Small Potatoes

Small Potatoes


Mulder: I was just here. Where did I go?

Scully: What do you mean, like really talk? No, no we 
        don't Mulder. 
(Eddie Van Blundht posing as Mulder): Well, what's stopping 
                                      us? 
(Scully doesn't have an answer.)

Mulder: Take your best shot Scully, but I think there's 
        more going on here than Luke Skywalker and his 
        lightsaber.

Mulder: How would this happen?
Scully: Birds and the bees and the monkey babies, Mulder.
Mulder: Birds do it, bees do it, even educated MDs do it. 
        All five women shared the same OBGYN didn't they?
Scully: Well, yeah. He's the only one in town.

Mulder: So much for not putting all your eggs in one basket.

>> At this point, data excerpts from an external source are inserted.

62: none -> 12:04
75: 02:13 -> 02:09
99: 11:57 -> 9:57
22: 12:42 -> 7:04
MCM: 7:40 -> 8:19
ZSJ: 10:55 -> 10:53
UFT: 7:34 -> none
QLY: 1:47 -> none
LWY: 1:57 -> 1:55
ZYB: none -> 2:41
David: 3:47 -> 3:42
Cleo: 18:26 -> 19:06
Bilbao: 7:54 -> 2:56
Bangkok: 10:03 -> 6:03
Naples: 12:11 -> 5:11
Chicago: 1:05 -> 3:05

Fred: Baboo, look, just let me do the talking, okay? I'll 
      handle it.
Baboo: Just tell him we're gonna sue.
Fred: (To M and S who are arriving) Ah, you too huh?

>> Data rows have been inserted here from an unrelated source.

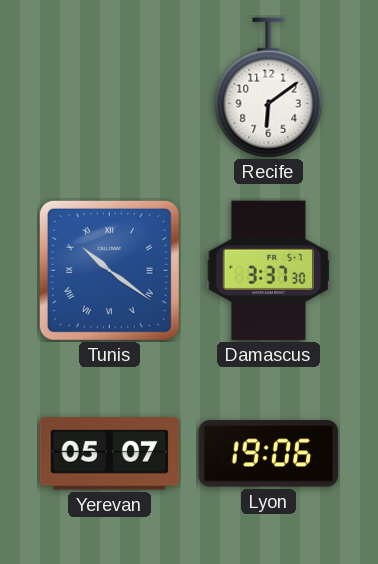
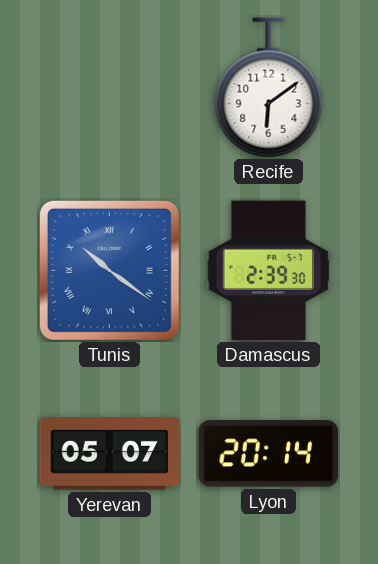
Damascus: 3:37 -> 2:39
Lyon: 19:06 -> 20:14
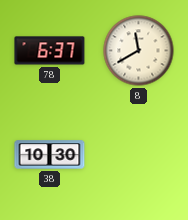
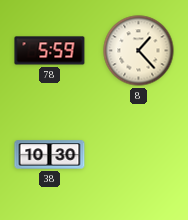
78: 6:37 -> 5:59
8: 11:40 -> 1:23
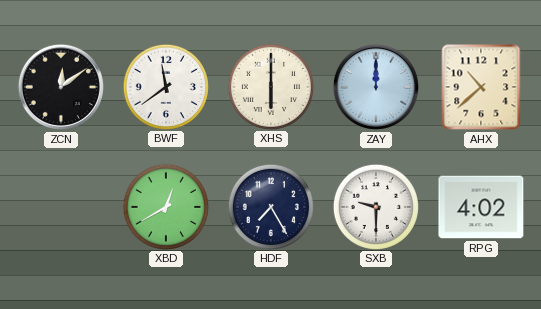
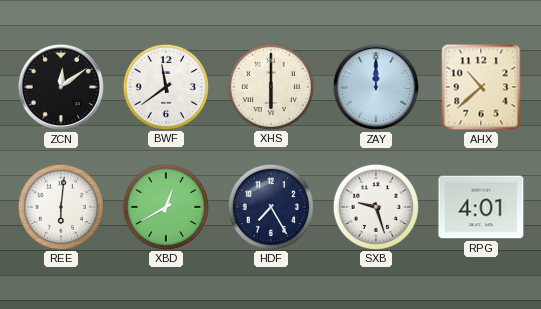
REE: none -> 6:01
SXB: 9:30 -> 9:27
RPG: 4:02 -> 4:01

Mulder: Oh, so you're saying there was romance involved.
Van Blundht: Why is that so hard to believe? Just cause I 
             was born with a tail no woman would want me? 
             Maybe I got personality. Ever think of that? 

Mulder: Have a theory, if you want to hear it.
Scully: Van Blundht somehow physically transformed into 
        his captor then walked out the door leaving none 
        the wiser?
Mulder: Scully, should we be picking out china patterns 
        or what?!?
Scully: Mulder, why can't you just go for the simple answer? 
        With that blow to the head, the deputy might just as 
        well identified McGruff the crime dog as his 
        attacker.

Mulder: Hey Scully. If you could be somebody else for a day 
        who would it be?
Scully: Hopefully myself.
Mulder: That's so... boring.

(Eddie posing as Mulder): Good night! This is where my 
                          tax dollars go? Where do I live?

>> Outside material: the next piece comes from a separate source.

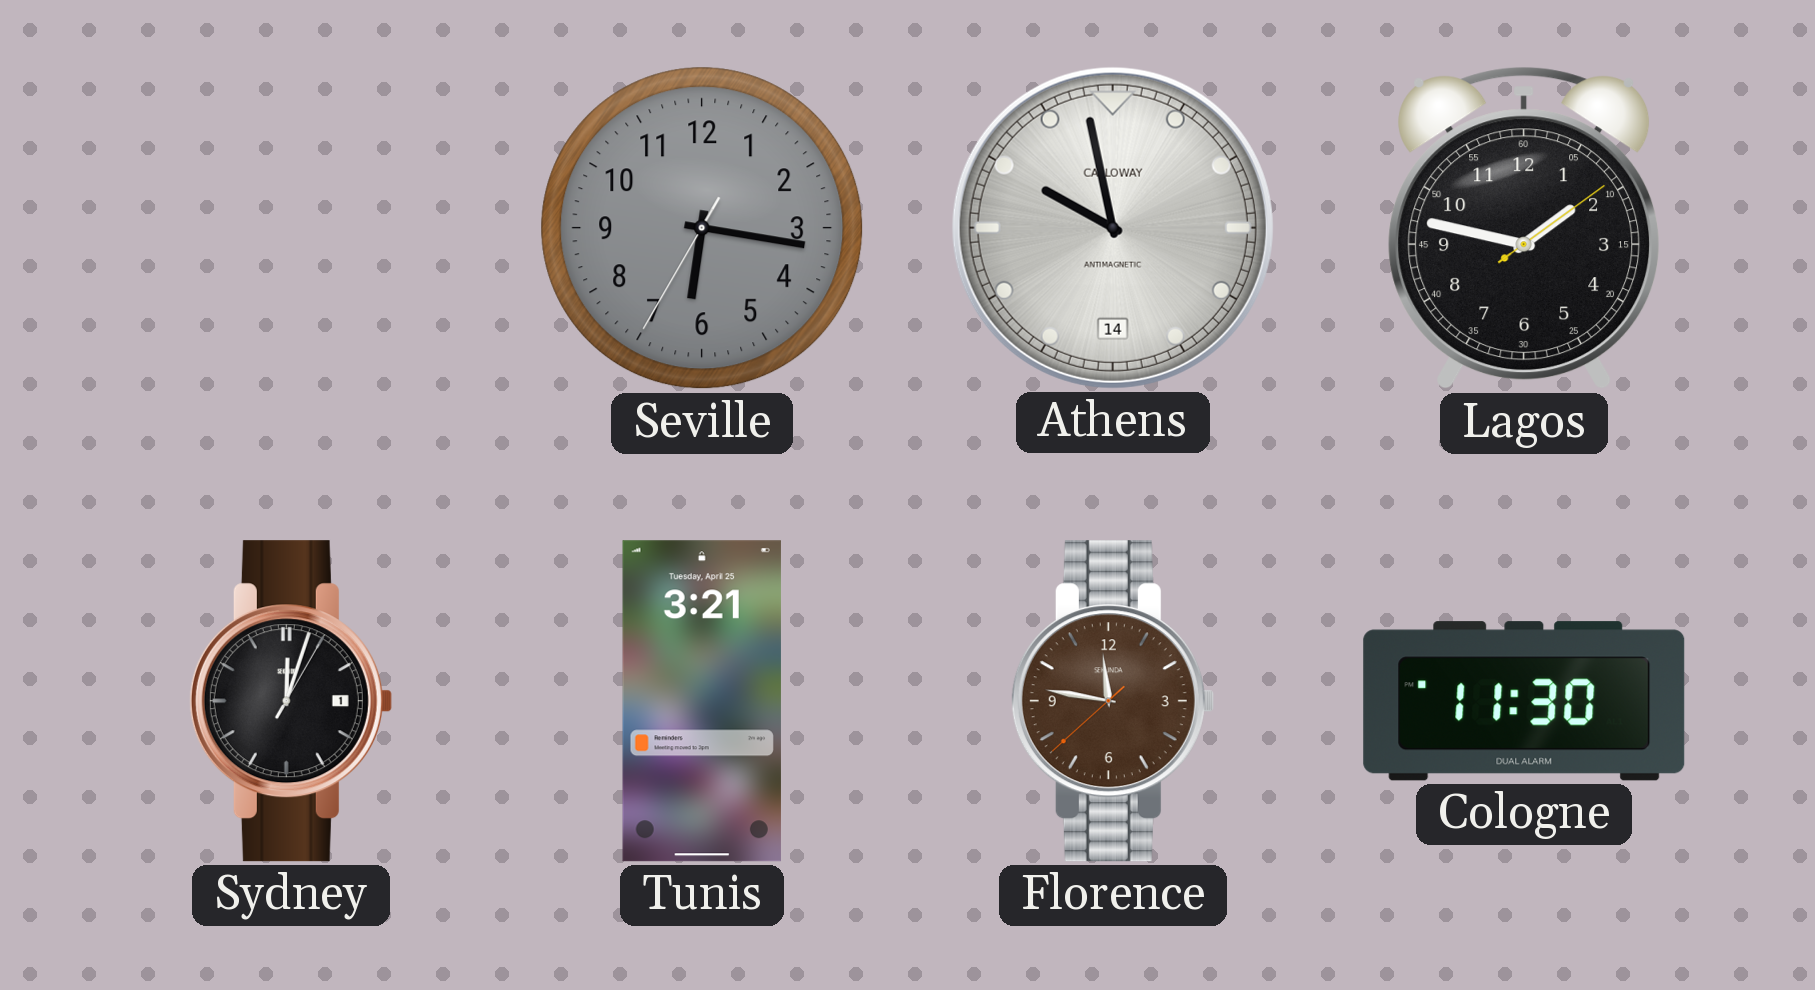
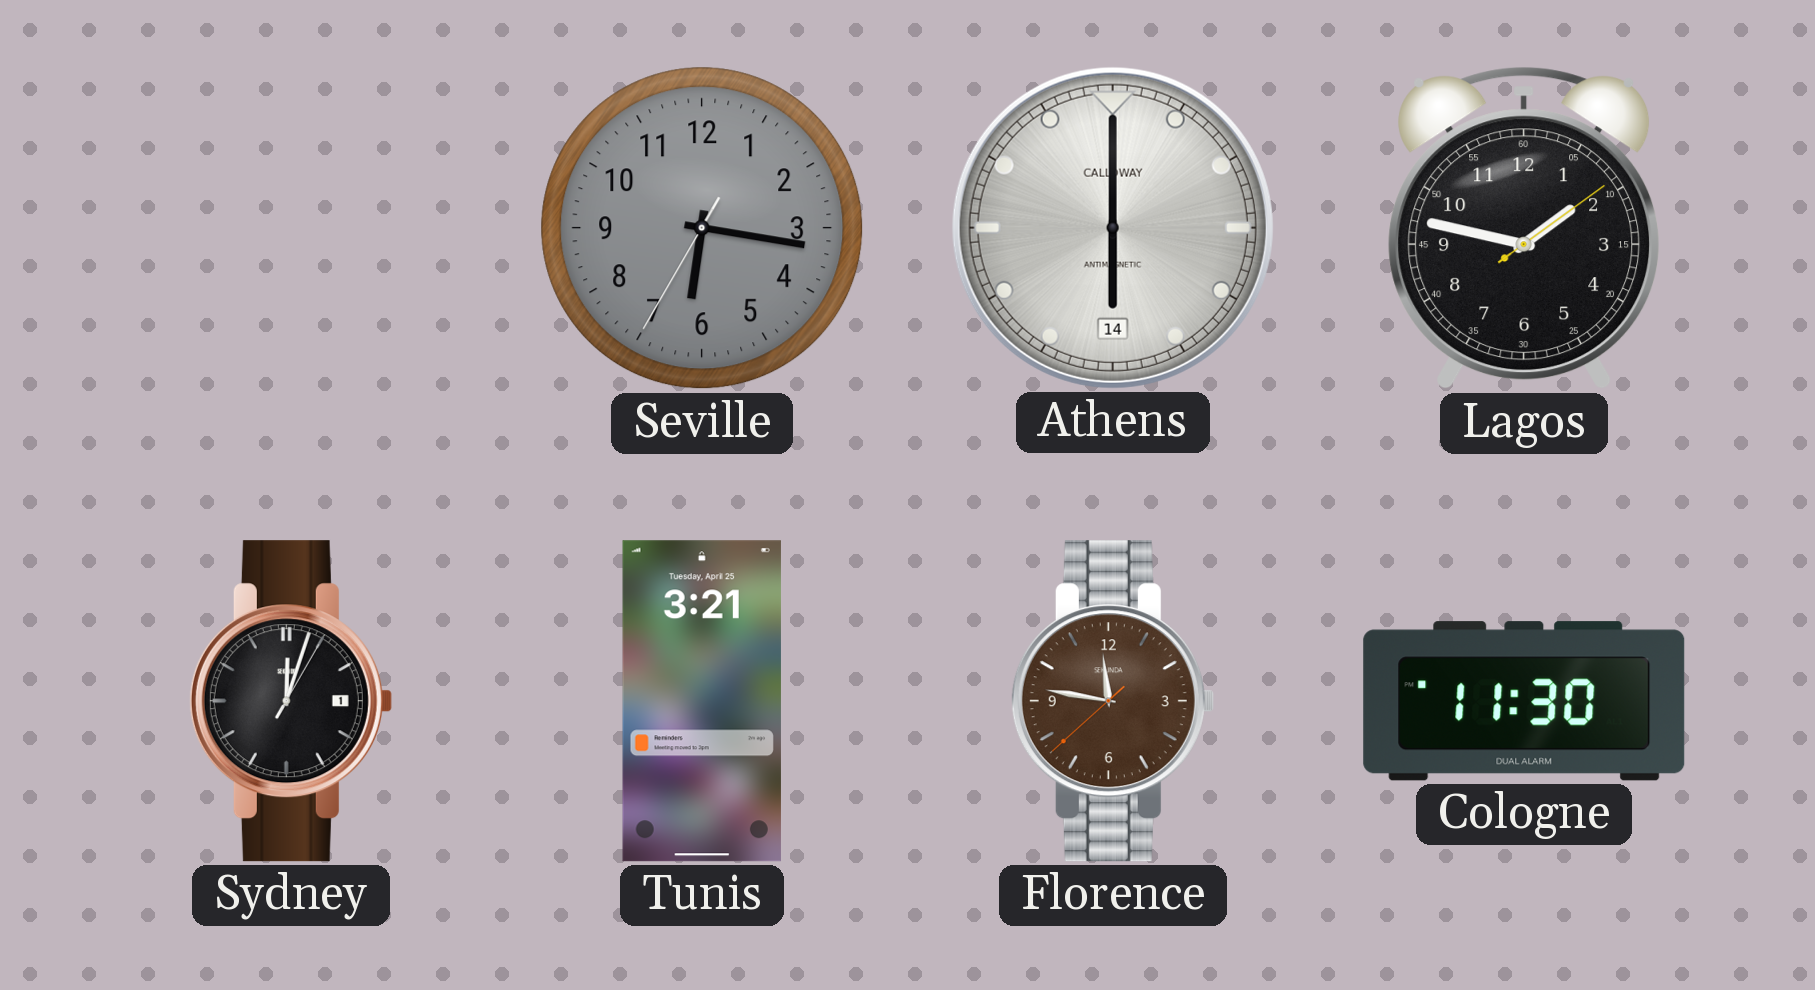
Athens: 9:58 -> 6:00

(on Mulder's answering machine...)
Langly: Mulder, Langly. You gotta see this! An online 
        associate of ours who shall remain anonymous has 
        figured out a way to digitize the Zapruder footage so 
        he can extrapolate a bird's eye view of the Dealy 
        Plaza at the exact moment of the assassination. 
        And you'll never believe where the third shot came 
        from!
Frohike: Tell him about the cheesesteaks!
Langly: Oh, yeah, and Frohike, Byers and I are goin' out 
        for cheese-steaks. Are you down with that? Uh, erase 
        this once you hear it.

Scully: Well, I'm seeing a whole new side to you, Mulder.
(Eddie posing as Mulder): Is that a good thing?
Scully: I like it.

Mulder: What's with the hat?
Van Blundht: My court appointed therapist makes me wear it. 
             She says it's meant to bolster my self-esteem.
Mulder: Does it?
Van Blundht: Not really. The other inmates just beat me up 
             and take it from me, which would be okay except
             every week she brings me a new HAT! Plus they 
             keep me on some kind of muscle relaxant so
             I... I can't make faces the way I used to. Did 
             you tell them to do that? Is uh, is Agent 
             SCULLY here???
Mulder: What did you want to talk to me about, Eddie?
Van Blundht: I just think it's funny. I was born a loser 
             but you're one by choice.
Mulder: On what do you base that astute assessment?
Van Blundht: Experience. You should live a little. 
             Treat yourself. God knows I would, if I were 
             you.

Scully: Mulder, I don't imagine you need to be told this, 
        but you're not a loser.
Mulder: Yeah, but I'm no Eddie Van Blundht either, am I?